▸ **EXERCISE DESCRIPTION**: Start with the first line of the data and end with the line that holds "Cookie Policy"; write out each one exactly.
•••
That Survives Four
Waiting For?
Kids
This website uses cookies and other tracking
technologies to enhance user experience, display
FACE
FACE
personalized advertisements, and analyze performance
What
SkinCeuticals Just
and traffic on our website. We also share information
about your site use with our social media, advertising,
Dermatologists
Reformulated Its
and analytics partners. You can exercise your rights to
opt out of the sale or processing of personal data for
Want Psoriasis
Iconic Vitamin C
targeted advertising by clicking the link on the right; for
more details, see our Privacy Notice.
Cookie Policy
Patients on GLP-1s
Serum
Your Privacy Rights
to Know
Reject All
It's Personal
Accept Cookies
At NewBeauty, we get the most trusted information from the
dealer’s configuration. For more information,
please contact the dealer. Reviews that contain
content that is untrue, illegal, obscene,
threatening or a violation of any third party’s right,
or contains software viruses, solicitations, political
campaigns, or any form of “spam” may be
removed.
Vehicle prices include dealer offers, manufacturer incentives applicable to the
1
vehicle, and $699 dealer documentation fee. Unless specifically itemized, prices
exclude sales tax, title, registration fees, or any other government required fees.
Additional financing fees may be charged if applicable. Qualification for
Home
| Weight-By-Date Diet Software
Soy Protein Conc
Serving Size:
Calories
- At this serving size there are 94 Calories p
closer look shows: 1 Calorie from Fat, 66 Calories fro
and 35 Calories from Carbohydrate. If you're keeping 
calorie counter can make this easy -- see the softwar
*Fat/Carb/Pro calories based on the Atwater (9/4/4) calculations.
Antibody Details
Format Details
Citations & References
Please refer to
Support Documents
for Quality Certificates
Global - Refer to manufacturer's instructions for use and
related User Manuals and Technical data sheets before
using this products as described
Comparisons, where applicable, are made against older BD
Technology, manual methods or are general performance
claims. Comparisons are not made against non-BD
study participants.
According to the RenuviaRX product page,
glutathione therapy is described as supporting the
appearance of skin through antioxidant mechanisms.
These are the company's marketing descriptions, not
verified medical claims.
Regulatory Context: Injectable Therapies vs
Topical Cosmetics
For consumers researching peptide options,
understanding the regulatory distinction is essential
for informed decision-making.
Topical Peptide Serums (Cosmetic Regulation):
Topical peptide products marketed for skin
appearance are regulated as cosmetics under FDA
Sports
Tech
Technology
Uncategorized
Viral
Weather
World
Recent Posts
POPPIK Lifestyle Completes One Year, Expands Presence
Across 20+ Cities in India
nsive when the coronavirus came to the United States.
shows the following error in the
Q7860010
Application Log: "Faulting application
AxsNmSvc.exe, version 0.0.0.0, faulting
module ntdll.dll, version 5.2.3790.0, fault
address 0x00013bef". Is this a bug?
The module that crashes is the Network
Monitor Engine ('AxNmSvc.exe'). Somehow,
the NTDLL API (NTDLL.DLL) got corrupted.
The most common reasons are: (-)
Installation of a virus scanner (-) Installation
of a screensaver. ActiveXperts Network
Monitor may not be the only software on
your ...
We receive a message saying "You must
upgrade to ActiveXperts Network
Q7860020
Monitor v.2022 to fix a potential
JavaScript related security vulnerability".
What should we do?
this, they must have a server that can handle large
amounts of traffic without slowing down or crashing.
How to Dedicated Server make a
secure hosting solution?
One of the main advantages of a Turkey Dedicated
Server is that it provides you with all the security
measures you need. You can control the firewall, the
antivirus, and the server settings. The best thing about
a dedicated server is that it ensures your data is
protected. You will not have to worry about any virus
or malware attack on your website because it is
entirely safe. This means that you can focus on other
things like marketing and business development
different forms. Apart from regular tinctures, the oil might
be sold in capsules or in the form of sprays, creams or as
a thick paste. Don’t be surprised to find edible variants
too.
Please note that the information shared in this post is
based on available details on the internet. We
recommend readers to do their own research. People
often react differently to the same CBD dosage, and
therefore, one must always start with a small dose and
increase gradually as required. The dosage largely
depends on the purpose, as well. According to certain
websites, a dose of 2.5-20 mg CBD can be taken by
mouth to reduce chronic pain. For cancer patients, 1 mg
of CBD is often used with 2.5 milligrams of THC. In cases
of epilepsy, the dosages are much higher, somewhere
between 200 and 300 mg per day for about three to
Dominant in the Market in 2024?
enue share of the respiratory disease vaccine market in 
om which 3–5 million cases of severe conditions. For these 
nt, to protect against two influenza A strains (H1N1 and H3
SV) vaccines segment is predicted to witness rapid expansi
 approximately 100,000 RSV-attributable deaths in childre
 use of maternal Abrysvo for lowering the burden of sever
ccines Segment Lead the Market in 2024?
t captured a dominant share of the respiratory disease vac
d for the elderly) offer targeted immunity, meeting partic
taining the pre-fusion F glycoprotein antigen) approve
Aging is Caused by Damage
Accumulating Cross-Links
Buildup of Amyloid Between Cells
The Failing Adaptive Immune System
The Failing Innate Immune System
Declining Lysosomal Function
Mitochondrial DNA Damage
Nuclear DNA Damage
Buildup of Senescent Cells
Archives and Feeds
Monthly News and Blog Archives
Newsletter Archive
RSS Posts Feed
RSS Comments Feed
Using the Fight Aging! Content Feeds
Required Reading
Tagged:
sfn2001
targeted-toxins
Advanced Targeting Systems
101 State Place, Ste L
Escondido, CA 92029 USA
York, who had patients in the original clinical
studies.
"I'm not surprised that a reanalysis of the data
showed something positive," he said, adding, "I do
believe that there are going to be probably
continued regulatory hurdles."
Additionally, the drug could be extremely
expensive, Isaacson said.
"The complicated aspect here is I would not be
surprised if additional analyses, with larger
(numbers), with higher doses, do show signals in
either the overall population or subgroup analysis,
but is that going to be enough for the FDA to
•••
▸ **SOLUTION TO THIS PROBLEM**:
That Survives Four
Waiting For?
Kids
This website uses cookies and other tracking
technologies to enhance user experience, display
FACE
FACE
personalized advertisements, and analyze performance
What
SkinCeuticals Just
and traffic on our website. We also share information
about your site use with our social media, advertising,
Dermatologists
Reformulated Its
and analytics partners. You can exercise your rights to
opt out of the sale or processing of personal data for
Want Psoriasis
Iconic Vitamin C
targeted advertising by clicking the link on the right; for
more details, see our Privacy Notice.
Cookie Policy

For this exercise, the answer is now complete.